§ **WHAT IS BEING ASKED**
From the entries below, retype only the lines from the one with "have exposed us" through the one with "How to Export Himalayan", exactly as written.

*** Opening of EXERCISE INPUT ***

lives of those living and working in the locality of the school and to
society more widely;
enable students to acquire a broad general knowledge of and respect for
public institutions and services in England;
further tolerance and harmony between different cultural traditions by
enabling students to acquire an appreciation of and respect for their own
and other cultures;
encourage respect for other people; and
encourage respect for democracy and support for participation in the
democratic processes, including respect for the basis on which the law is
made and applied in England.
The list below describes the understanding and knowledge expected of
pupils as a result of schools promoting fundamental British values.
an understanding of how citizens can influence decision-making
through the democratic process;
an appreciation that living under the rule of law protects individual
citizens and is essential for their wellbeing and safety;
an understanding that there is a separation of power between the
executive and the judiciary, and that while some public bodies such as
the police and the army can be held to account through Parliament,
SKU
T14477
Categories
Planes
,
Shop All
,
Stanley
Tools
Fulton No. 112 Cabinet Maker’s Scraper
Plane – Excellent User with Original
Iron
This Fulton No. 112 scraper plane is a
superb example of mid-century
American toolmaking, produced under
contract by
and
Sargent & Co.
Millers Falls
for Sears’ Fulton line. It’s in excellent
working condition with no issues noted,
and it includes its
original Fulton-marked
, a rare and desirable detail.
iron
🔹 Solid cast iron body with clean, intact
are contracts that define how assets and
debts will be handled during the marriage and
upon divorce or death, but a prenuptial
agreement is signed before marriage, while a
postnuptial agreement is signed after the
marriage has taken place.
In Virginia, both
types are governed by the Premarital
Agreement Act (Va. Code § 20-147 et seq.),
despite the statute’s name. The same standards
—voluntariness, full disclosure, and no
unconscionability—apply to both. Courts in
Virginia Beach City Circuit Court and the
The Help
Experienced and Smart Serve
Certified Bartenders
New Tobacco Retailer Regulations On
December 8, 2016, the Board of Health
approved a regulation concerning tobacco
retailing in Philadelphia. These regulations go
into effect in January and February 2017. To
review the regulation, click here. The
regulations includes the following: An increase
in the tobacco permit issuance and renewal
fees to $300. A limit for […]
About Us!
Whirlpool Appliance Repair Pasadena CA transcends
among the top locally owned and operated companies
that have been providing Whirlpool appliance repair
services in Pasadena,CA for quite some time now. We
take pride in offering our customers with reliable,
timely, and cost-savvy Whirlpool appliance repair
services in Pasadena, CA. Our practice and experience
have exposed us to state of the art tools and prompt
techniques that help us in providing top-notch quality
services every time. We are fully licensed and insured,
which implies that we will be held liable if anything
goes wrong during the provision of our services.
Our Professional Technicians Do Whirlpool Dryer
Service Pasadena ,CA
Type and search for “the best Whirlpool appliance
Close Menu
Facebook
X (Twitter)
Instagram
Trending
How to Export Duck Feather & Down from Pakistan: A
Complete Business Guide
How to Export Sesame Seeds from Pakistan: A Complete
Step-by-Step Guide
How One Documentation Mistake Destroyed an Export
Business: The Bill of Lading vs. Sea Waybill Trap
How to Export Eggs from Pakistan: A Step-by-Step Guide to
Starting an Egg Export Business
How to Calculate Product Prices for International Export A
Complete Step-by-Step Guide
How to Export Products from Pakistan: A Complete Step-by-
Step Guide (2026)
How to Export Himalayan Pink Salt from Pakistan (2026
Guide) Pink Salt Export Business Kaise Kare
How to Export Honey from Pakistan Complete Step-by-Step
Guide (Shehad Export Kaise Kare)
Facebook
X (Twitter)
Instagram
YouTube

*** Close of EXERCISE INPUT ***

§ **OUTPUT BELOW**
have exposed us to state of the art tools and prompt
techniques that help us in providing top-notch quality
services every time. We are fully licensed and insured,
which implies that we will be held liable if anything
goes wrong during the provision of our services.
Our Professional Technicians Do Whirlpool Dryer
Service Pasadena ,CA
Type and search for “the best Whirlpool appliance
Close Menu
Facebook
X (Twitter)
Instagram
Trending
How to Export Duck Feather & Down from Pakistan: A
Complete Business Guide
How to Export Sesame Seeds from Pakistan: A Complete
Step-by-Step Guide
How One Documentation Mistake Destroyed an Export
Business: The Bill of Lading vs. Sea Waybill Trap
How to Export Eggs from Pakistan: A Step-by-Step Guide to
Starting an Egg Export Business
How to Calculate Product Prices for International Export A
Complete Step-by-Step Guide
How to Export Products from Pakistan: A Complete Step-by-
Step Guide (2026)
How to Export Himalayan Pink Salt from Pakistan (2026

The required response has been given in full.